• NAIC, AHIP, HHS Push MLR Regulations Forward
  • August 31, 2010
  • Law Firm: Mintz, Levin, Cohn, Ferris, Glovsky and Popeo, P.C. - Washington Office
  • On August 13th, America’s Health Insurance Plans (AHIP), the national association for health insurance companies, obtained a formal legal opinion stating that an earlier Congressional letter on the topic of medical-loss rations (MLRs), the new reform regulation dictating what percentage of patient premiums must be spent on medical care, should not be read as clarifying the intent of Congress. The letter in reference, signed by the Chairmen of six key committees responsible for drafting the health care reform bill, said that insurers could only exclude the taxes and fees established under the new law, instead of all taxes and fees, when calculating their premium revenues—and thus what portion of total revenues—the companies would have to spend on medical care. The letter was originally written to HHS Secretary Kathleen Sebelius in response to a request for clarification. However, the legal opinion obtained by AHIP claims that legal precedent states that lawmakers cannot “alter the meaning of an otherwise unambiguous statutory provision” through statements made after the enactment of the law.

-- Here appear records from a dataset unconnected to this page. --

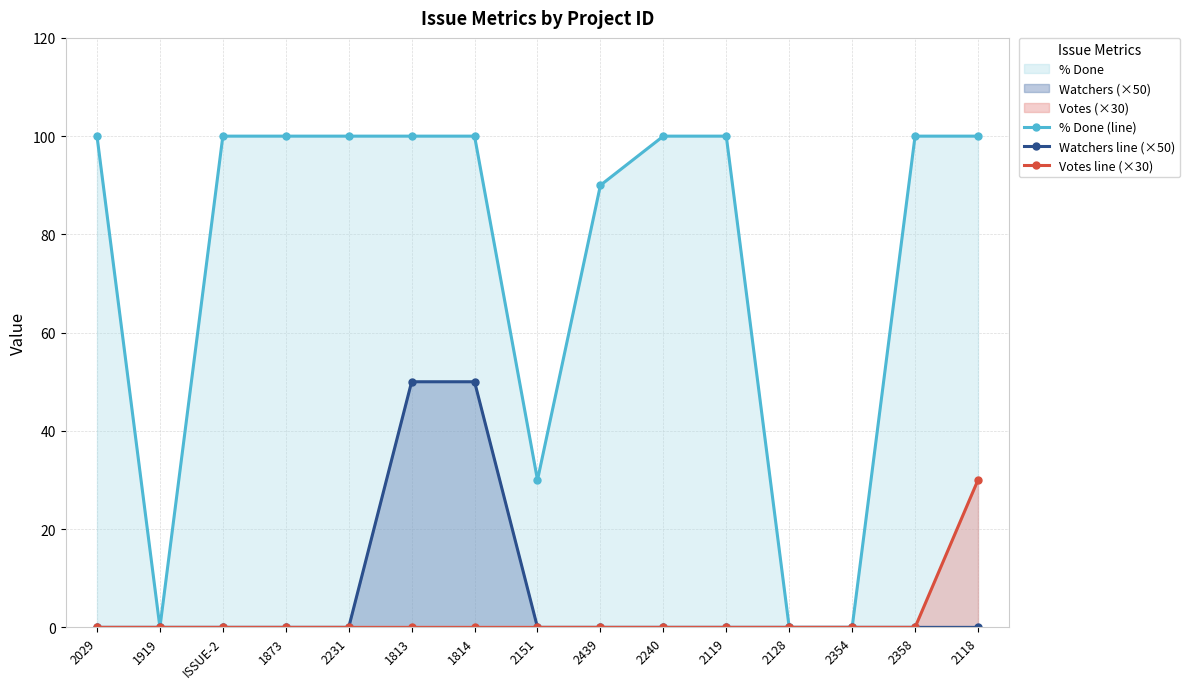

Is it true that Watchers line (×50) equals -32 at 2151?

False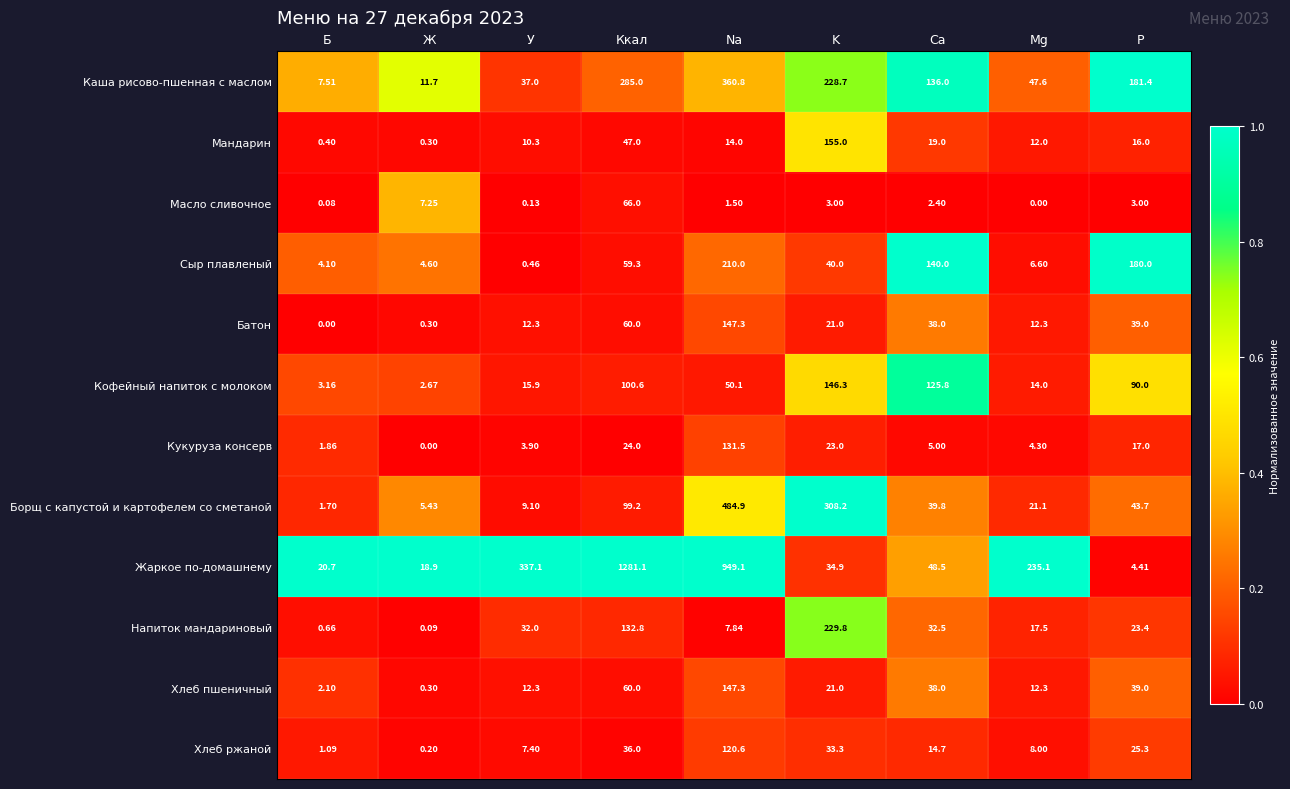

Count the number of categories in the chart.

9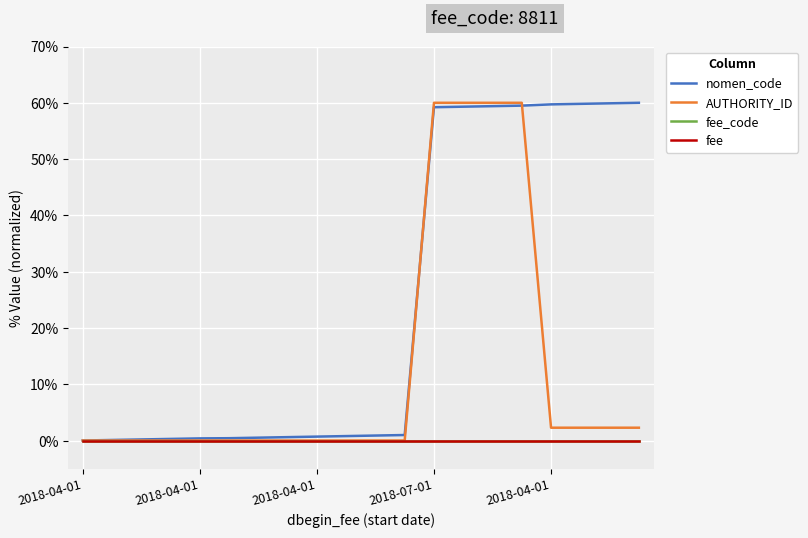

At how many categories does at least one series exceed 51?

8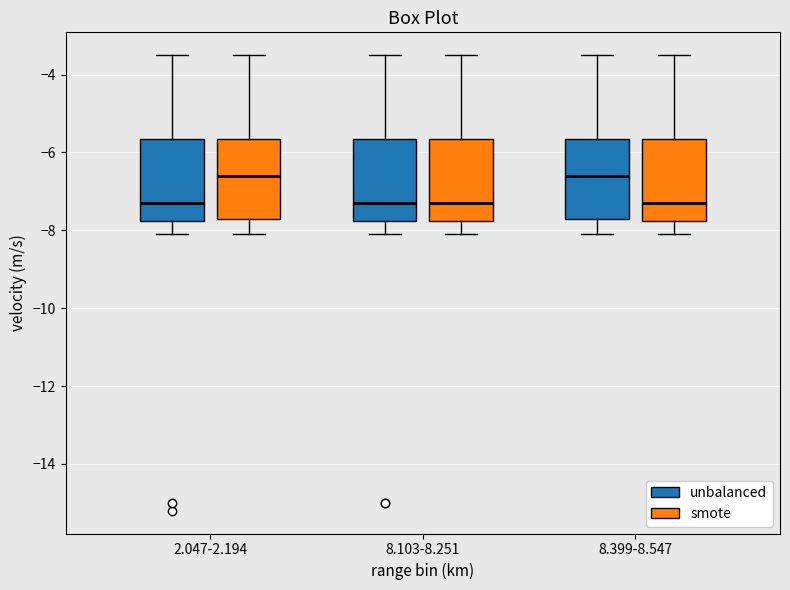

Reading left to right, read every box against the y-axis: the position of its median line, the range the box covers, and the ends of its whiskers. The values are not printed on the chart, so give them approximately, as read against the axis.

2.047-2.194 (unbalanced): median -7.2, box -7.8 to -5.6, whiskers -8.0 to -3.4
2.047-2.194 (smote): median -6.6, box -7.6 to -5.6, whiskers -8.0 to -3.4
8.103-8.251 (unbalanced): median -7.2, box -7.8 to -5.6, whiskers -8.0 to -3.4
8.103-8.251 (smote): median -7.2, box -7.8 to -5.6, whiskers -8.0 to -3.4
8.399-8.547 (unbalanced): median -6.6, box -7.6 to -5.6, whiskers -8.0 to -3.4
8.399-8.547 (smote): median -7.2, box -7.8 to -5.6, whiskers -8.0 to -3.4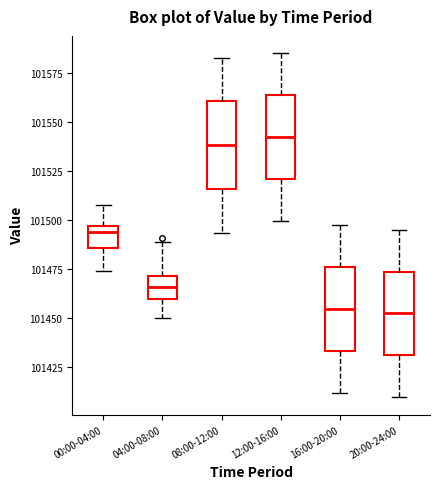

Where does the upper whisker of the box for 16:00-20:00 end on the y-axis? The values are not printed on the chart, so give them approximately, as read against the axis.

101495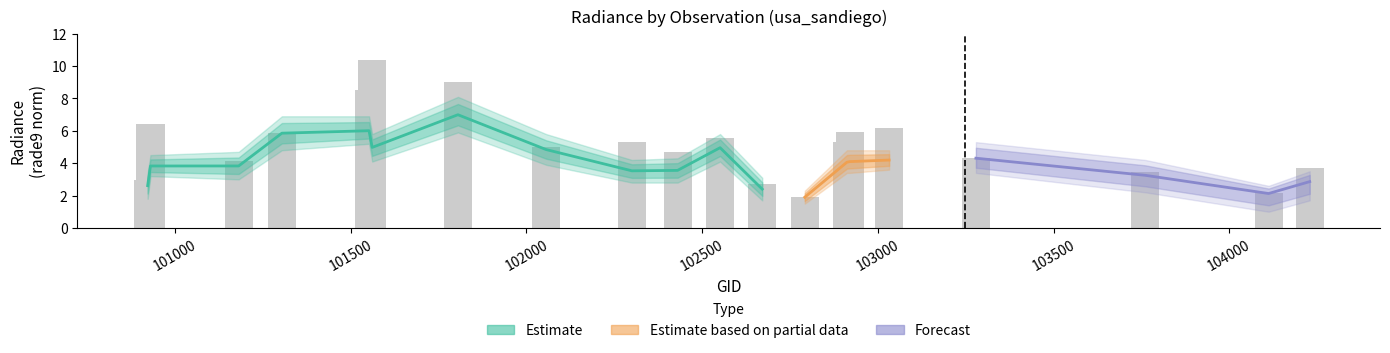

Is the value of dnbrad at 102912 greater than the value of rade9_mult_nadir_norm at 102671?

Yes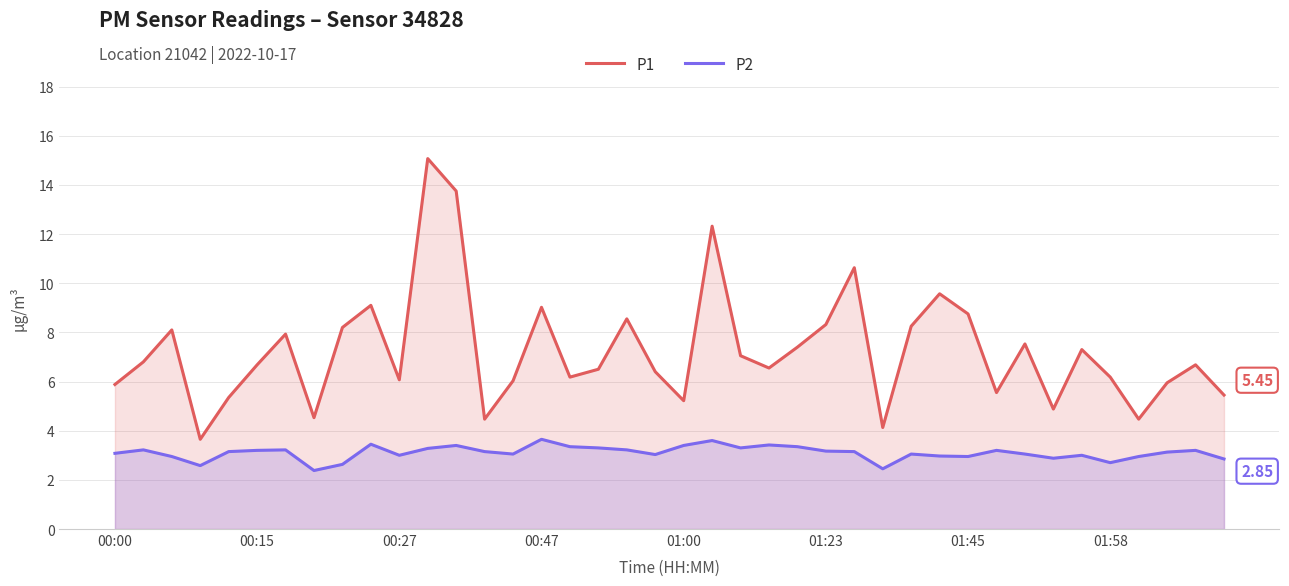

Between 22 and 34, which series saw the biggest shift?

P2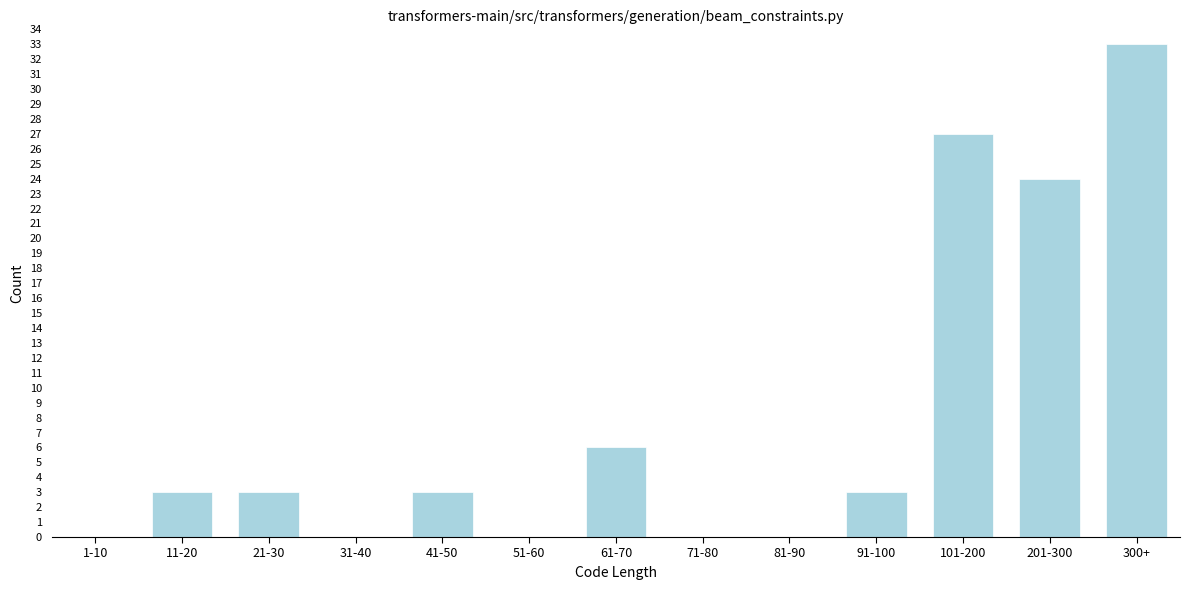

Reading right to left, extract all data points from this chart.

300+=33	201-300=24	101-200=27	91-100=3	81-90=0	71-80=0	61-70=6	51-60=0	41-50=3	31-40=0	21-30=3	11-20=3	1-10=0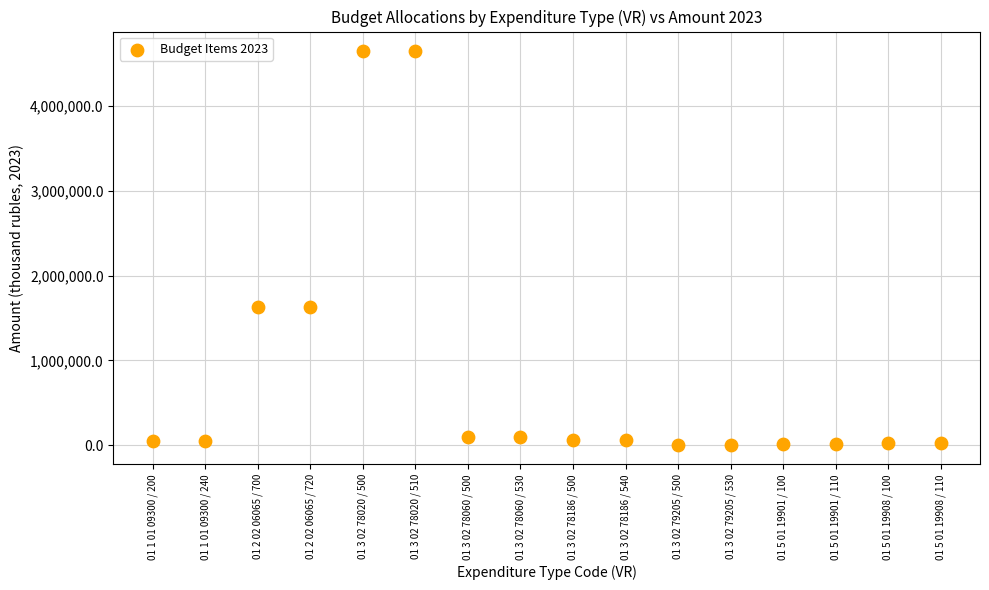

What is the range of Y values (max minus min)?

4641838.6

    Despite the dispute over AHIP’s legal opinion and continued opposition from other groups, the National Association of Insurance Commissioners (NAIC) overcame a significant hurdle after months of debate by voting to approve a comprehensive form which insurers will have to fill out to prove they are complying with the new MLR regulations. NAIC, made up of the state insurance commissioners from all 50 states, has been working with HHS to develop the new insurance requirements, and the vote on August 17th was the first step in finalizing just what activities can count as “medical care” expenditures. Under the new health care reform law, insurers in the individual and small-group markets will have to spend 80% of premiums on medical care while those in the large-group market will have to spend 85%. Many Democratic lawmakers praised the vote as a victory for consumers, while insurance companies claimed the restrictions on what counts as medical care will hamper initiatives designed to improve care quality.

    On August 18th the Centers for Medicare and Medicaid Services (CMS) announced that prescription drug plans under the Medicare program would remain around the same price next year as they were this year. The CMS announcement noted that the average monthly premiums of prescription drug plans in Medicare would rise slightly to $30 in 2011 compared to $29 in 2010, but the announcement also highlighted that the out-of-pocket expenses will be lower once enrollees reach the “doughnut hole.” The Obama administration reacted positively to the news and used the opportunity to praise the new health care reform law that, according to recent polls, remains unpopular and confusing with the American public and especially so among seniors.